Support Human Rights in the Philippines
The United Church of Christ through Global Ministries has a long history of partnership and solidarity with the people of the Philippines. For the past few years, many of our church partners have been targeted by the government of President Duterte. Both the United Church of Christ in the Philippines and the National Council of Churches in the Philippines have been “red tagged” as groups that support the Communist Terrorist Group (CTG) fighting against the government. Their offices have been searched and pastors and church members have been harassed, arrested, and/or killed.
In July 2020 amid COVID-19 lockdowns, President Duterte signed the Anti-Terrorism Act of 2020 into law. This law broadens the definition of terrorism and allows for suspects to be detained by the police or military without charges for as long as 24 days and placed under surveillance for up to 90 days. Since its signing, the law has been used by the government to increase attacks on political opponents and activists. The number of extrajudicial killings under the Duterte regime is now estimated at 30,000 and the nation has for the past several years been deemed one of the deadliest countries in the world for human rights defenders, journalists, and trade unionists.
In 2018, the US gave at least $195 million in military aid to the state forces responsible for most of the killings in the “war on drugs” and the many shootings of human rights defenders. Despite the overwhelming proof of grave human rights violations by the Duterte Administration, the US government continues to violate the Leahy Law, which prohibits the US government from using funds to assist foreign security forces that commit torture, extrajudicial killing, and enforced disappearance.
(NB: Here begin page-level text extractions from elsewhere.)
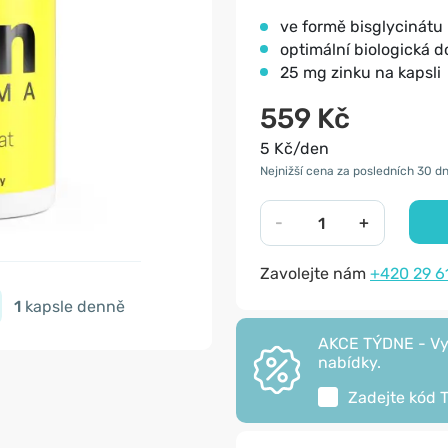
ve formě bisglycinátu
optimální biologická 
25 mg zinku na kapsli
559 Kč
5 Kč/den
Nejnižší cena za posledních 30 dn
-
+
Zavolejte nám
+420 29 6
1
kapsle denně
AKCE TÝDNE - Vyu
nabídky.
Zadejte kód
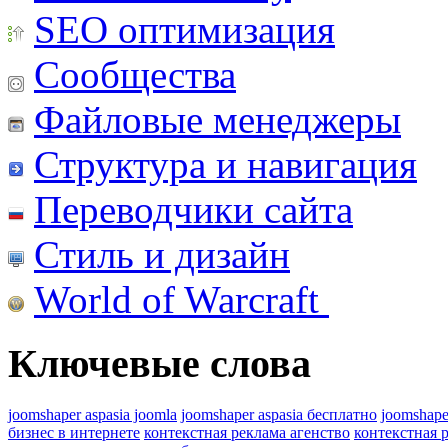
SEO оптимизация
Сообщества
Файловые менеджеры
Структура и навигация
Переводчики сайта
Стиль и дизайн
World of Warcraft
Ключевые слова
joomshaper aspasia joomla
joomshaper aspasia бесплатно
joomshape
бизнес в интернете
контекстная реклама агенство
контекстная 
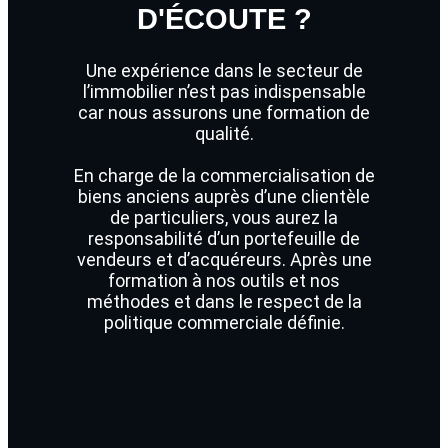
D'ÉCOUTE ?
Une expérience dans le secteur de
l’immobilier n’est pas indispensable
car nous assurons une formation de
qualité.
En charge de la commercialisation de
biens anciens auprès d’une clientèle
de particuliers, vous aurez la
responsabilité d’un portefeuille de
vendeurs et d’acquéreurs. Après une
formation à nos outils et nos
méthodes et dans le respect de la
politique commerciale définie.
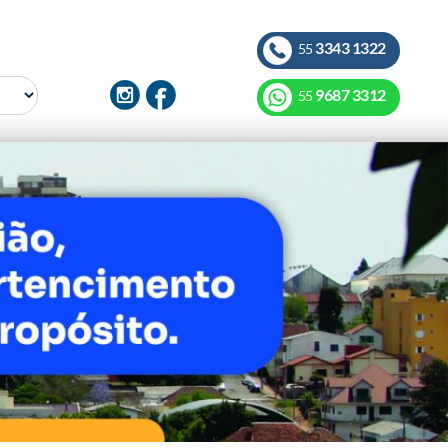
3343 1322
55
9687 3312
55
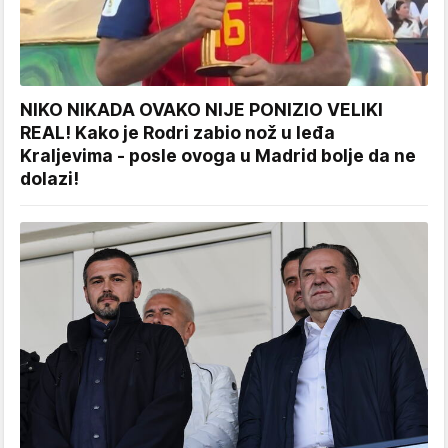
NIKO NIKADA OVAKO NIJE PONIZIO VELIKI
REAL! Kako je Rodri zabio nož u leđa
Kraljevima - posle ovoga u Madrid bolje da ne
dolazi!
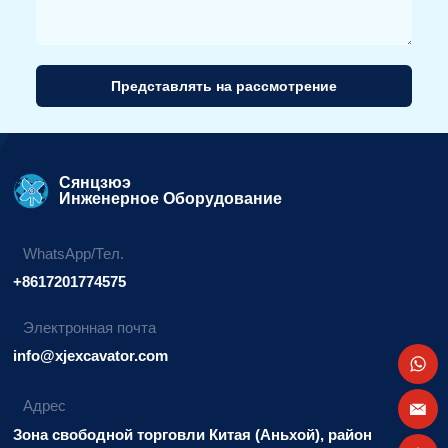
Представлять на рассмотрение
Альтернативный
вариант:
Сянцзюэ
Инженерное Оборудование
WhatsApp/Тел.
+8617201774575
Электронная почта
info@xjexcavator.com
Адрес
Зона свободной торговли Китая (Аньхой), район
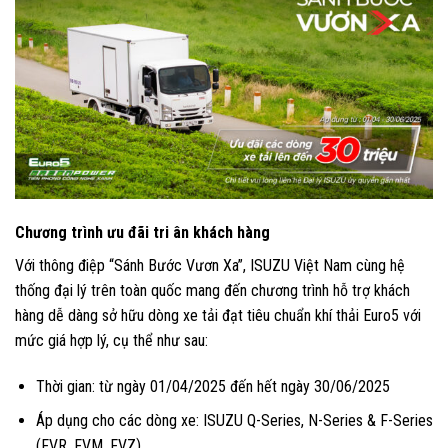
Chương trình ưu đãi tri ân khách hàng
Với thông điệp “Sánh Bước Vươn Xa”, ISUZU Việt Nam cùng hệ
thống đại lý trên toàn quốc mang đến chương trình hỗ trợ khách
hàng dễ dàng sở hữu dòng xe tải đạt tiêu chuẩn khí thải Euro5 với
mức giá hợp lý, cụ thể như sau:
Thời gian: từ ngày 01/04/2025 đến hết ngày 30/06/2025
Áp dụng cho các dòng xe: ISUZU Q-Series, N-Series & F-Series
(FVR, FVM, FVZ)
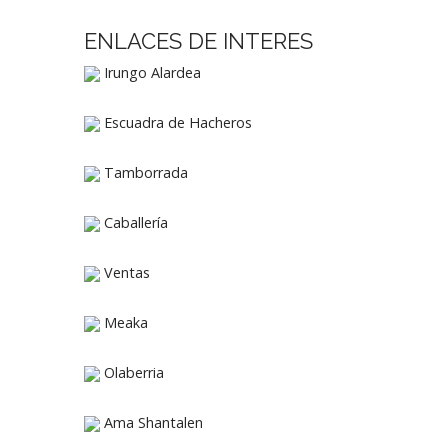
ENLACES DE INTERES
Irungo Alardea
Escuadra de Hacheros
Tamborrada
Caballería
Ventas
Meaka
Olaberria
Ama Shantalen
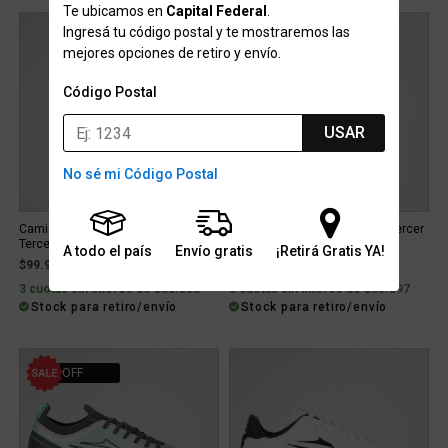
Te ubicamos en
Capital Federal
.
Ingresá tu código postal y te mostraremos las
mejores opciones de retiro y envío.
Código Postal
USAR
No sé mi Código Postal
Camiseta Boca Juniors adidas
Camiseta River Plate adidas Tercer
Tercer Uniforme 25 26 Niño
Uniforme 25 26 Mujer
A todo el país
Envío gratis
¡Retirá Gratis YA!
$99.999
$107.691
3 cuotas sin interés de $33.333
3 cuotas sin interés de $35.897
Stock para retiro/envío
Stock para retiro/envío
51% OFF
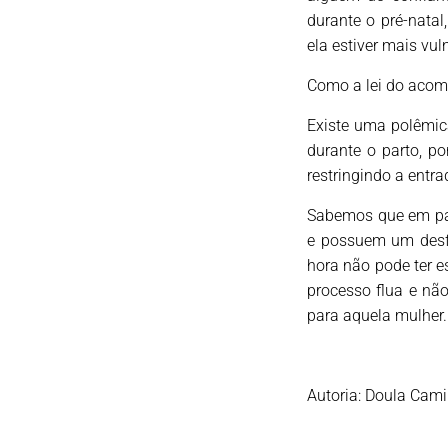
durante o pré-natal
ela estiver mais vu
Como a lei do acom
Existe uma polêmic
durante o parto, p
restringindo a entr
Sabemos que em pa
e possuem um desf
hora não pode ter e
processo flua e nã
para aquela mulher.
Autoria: Doula Cami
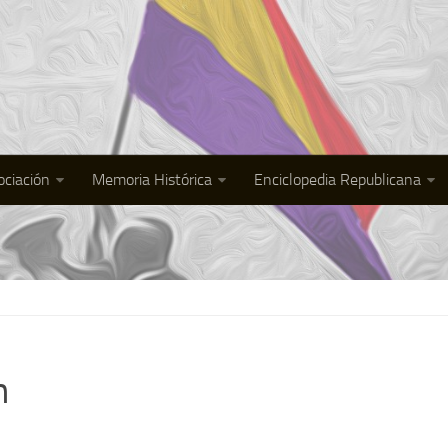
ociación
Memoria Histórica
Enciclopedia Republicana
n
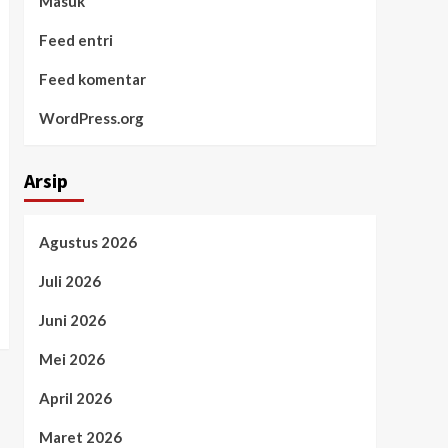
Masuk
Feed entri
Feed komentar
WordPress.org
Arsip
Agustus 2026
Juli 2026
Juni 2026
Mei 2026
April 2026
Maret 2026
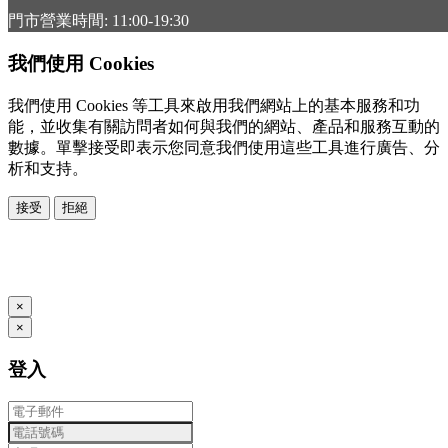
門市營業時間: 11:00-19:30
我們使用 Cookies
我們使用 Cookies 等工具來啟用我們網站上的基本服務和功
能，並收集有關訪問者如何與我們的網站、產品和服務互動的
數據。單擊接受即表示您同意我們使用這些工具進行廣告、分
析和支持。
接受
拒絕
本系統由
提供
© Copyright 2026
www.posify.me
×
×
登入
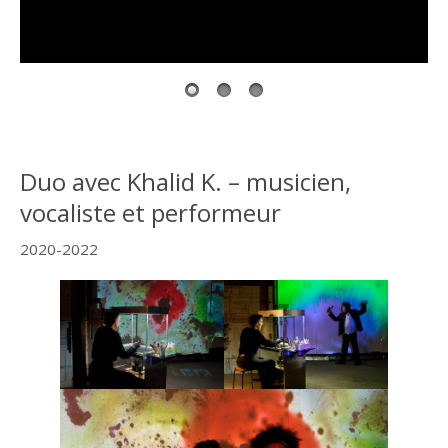
Art expérimental - vidéo - arts numériques- performance
Plus d'informations sur Isabellefrank.fr et Khalidk.com
Duo avec Khalid K. – musicien,
vocaliste et performeur
2020-2022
US tax dollars should not be enabling killings and political persecution of journalists, human rights defenders, and activists.
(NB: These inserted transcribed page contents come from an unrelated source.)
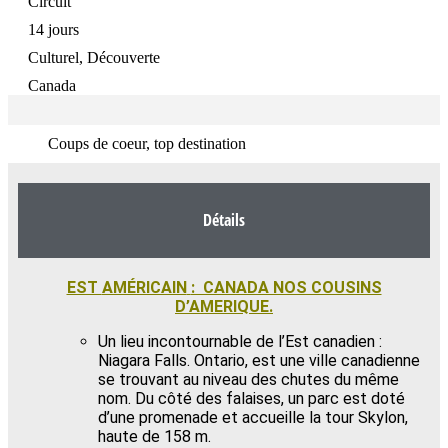
Circuit
14 jours
Culturel, Découverte
Canada
Coups de coeur, top destination
Détails
EST
AMÉRICAIN
: CANADA NOS COUSINS
D’AMERIQUE.
Un lieu incontournable de l’Est canadien :
Niagara Falls. Ontario, est une ville canadienne
se trouvant au niveau des chutes du même
nom. Du côté des falaises, un parc est doté
d’une promenade et accueille la tour Skylon,
haute de 158 m.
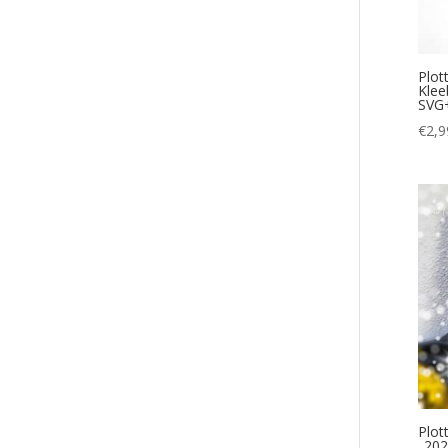
Plot
Klee
SVG
€
2,9
Plot
„202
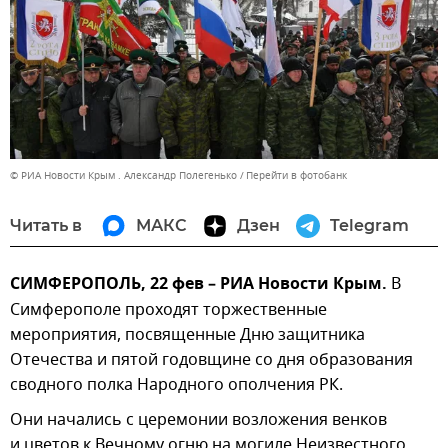
© РИА Новости Крым . Александр Полегенько
Перейти в фотобанк
Читать в
МАКС
Дзен
Telegram
СИМФЕРОПОЛЬ, 22 фев – РИА Новости Крым.
В
Симферополе проходят торжественные
мероприятия, посвященные Дню защитника
Отечества и пятой годовщине со дня образования
сводного полка Народного ополчения РК.
Они начались с церемонии возложения венков
и цветов к Вечному огню на могиле Неизвестного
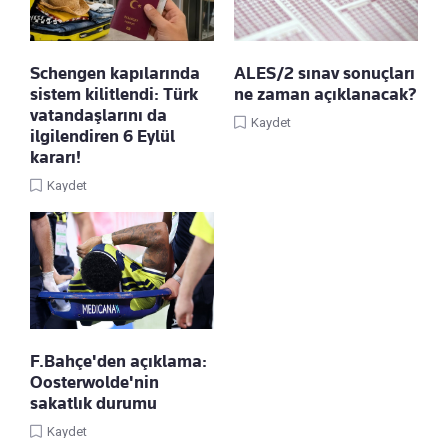
Schengen kapılarında
ALES/2 sınav sonuçları
sistem kilitlendi: Türk
ne zaman açıklanacak?
vatandaşlarını da
Kaydet
ilgilendiren 6 Eylül
kararı!
Kaydet
F.Bahçe'den açıklama:
Oosterwolde'nin
sakatlık durumu
Kaydet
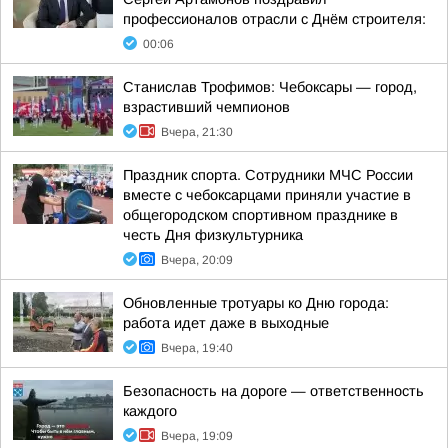
профессионалов отрасли с Днём строителя:
00:06
Станислав Трофимов: Чебоксары — город,
взрастивший чемпионов
Вчера, 21:30
Праздник спорта. Сотрудники МЧС России
вместе с чебоксарцами приняли участие в
общегородском спортивном празднике в
честь Дня физкультурника
Вчера, 20:09
Обновленные тротуары ко Дню города:
работа идет даже в выходные
Вчера, 19:40
Безопасность на дороге — ответственность
каждого
Вчера, 19:09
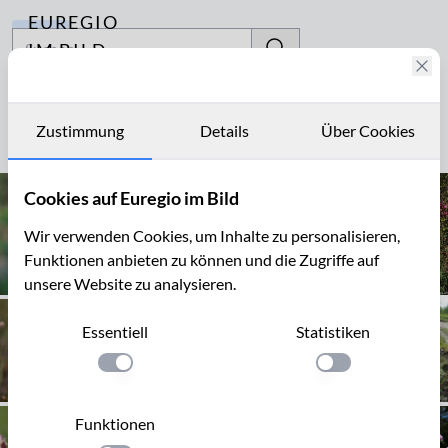
EUREGIO
Archiv
IM BILD
Fotostories
Silene
Archiv
Zustimmung
Details
Über Cookies
Seite 1 von 3
Kontakt
Cookies auf Euregio im Bild
Wir verwenden Cookies, um Inhalte zu personalisieren,
Funktionen anbieten zu können und die Zugriffe auf
unsere Website zu analysieren.
Essentiell
Statistiken
Einstellung anwenden
Einstellung anwen
Funktionen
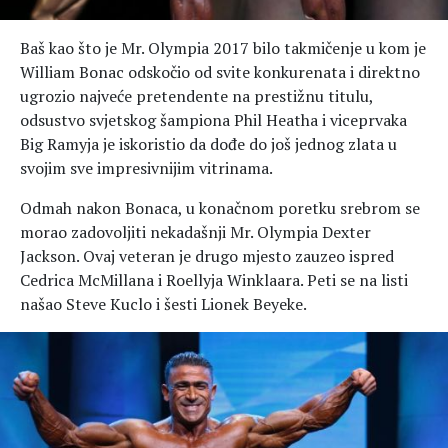
Baš kao što je Mr. Olympia 2017 bilo takmičenje u kom je
William Bonac odskočio od svite konkurenata i direktno
ugrozio najveće pretendente na prestižnu titulu,
odsustvo svjetskog šampiona Phil Heatha i viceprvaka
Big Ramyja je iskoristio da dođe do još jednog zlata u
svojim sve impresivnijim vitrinama.
Odmah nakon Bonaca, u konačnom poretku srebrom se
morao zadovoljiti nekadašnji Mr. Olympia Dexter
Jackson. Ovaj veteran je drugo mjesto zauzeo ispred
Cedrica McMillana i Roellyja Winklaara. Peti se na listi
našao Steve Kuclo i šesti Lionek Beyeke.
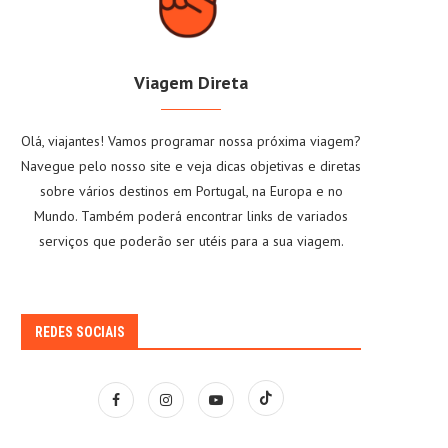
Viagem Direta
Olá, viajantes! Vamos programar nossa próxima viagem?
Navegue pelo nosso site e veja dicas objetivas e diretas
sobre vários destinos em Portugal, na Europa e no
Mundo. Também poderá encontrar links de variados
serviços que poderão ser utéis para a sua viagem.
REDES SOCIAIS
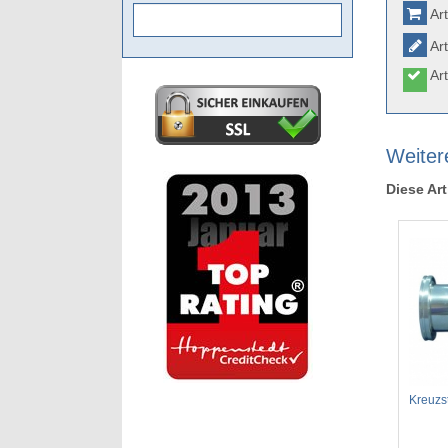
Art
Art
Art
Weiter
Diese Art
Kreuzs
The recently introduced Philippine Human Rights Act (H.R. 8313) blocks US funds for police or military assistance to the Philippines, including equipment and training, until such time as human rights conditions are met. Some of those conditions include investigating and prosecuting members of the military and police forces who are found to have violated human rights, withdrawing the military from domestic policing, and establishing protections for the rights of trade unionists, journalists, human rights defenders, indigenous people, small farmers, LGBTI activists, and critics of the government.